Additionally, a protein called JAK was newly identified as a helper for the cancer cell to spread out of tumor into other parts of the body - a discovery that offers clues for new drugs to prevent cancers spreading.
Cancer Research UK-funded scientists have claimed that JAK protein can make cancer cell contract like a muscle, allowing them to move between tissues. Then the cancer cells would squeeze into tiny spaces and proliferate into a cancerous tumor and spread into new regions of the body.
Around 90% of cancer-related deaths occur when the cancer spread beyond the initial tumor into other organs of the body, in a process called metastasis.
The finding raises the potential for drugs targeting JAK to stop the spread of tumors during metastasis.
Cancerous cells can move in two ways. In some cancer types the cancer cells use force to 'elbow' their way through the matrix. The force is produced by a process similar to muscle contraction. In other types of tumors, the tumor-associated healthy cells use force to create tunnels down which the tumor cells move.
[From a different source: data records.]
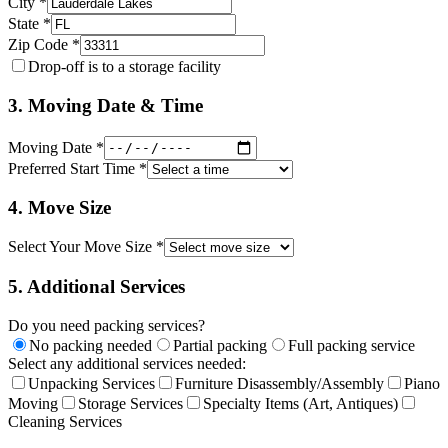
City *
State *
Zip Code *
Drop-off is to a storage facility
3. Moving Date & Time
Moving Date *
Preferred Start Time *
4. Move Size
Select Your Move Size *
5. Additional Services
Do you need packing services?
No packing needed
Partial packing
Full packing service
Select any additional services needed:
Unpacking Services
Furniture Disassembly/Assembly
Piano
Moving
Storage Services
Specialty Items (Art, Antiques)
Cleaning Services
The same processes are used to generate force in cancer cells and in the tumor associated normal cells, according to the scientists.
"We've shown that the same protein called JAK triggers tumor spread via two different routes - it generates the force needed for cancer cells to move around the body and also for triggers healthy cells in tumors to create furrows in tissues down which cancer cells move," said
Lead author Professor Chris Marshall, a Cancer Research UK-funded scientist from The Institute of Cancer Research.
Protein JAK has already been linked to leukemia, and some drugs in development are targeting the protein.
"Encouragingly drugs that block JAK are already in development to stop the growth of tumors. Our new study suggests that such drugs may also stop the spread of cancer," said Marshall.
"Discovering how cancer cells can funnel grooves though tissues, to squeeze away from primary tumors and spread to new sites, gives scientists fresh understanding of ways to stop cancer spread - literally in its tracks," says Dr Lesley Walker, Cancer Research UK's director of cancer information.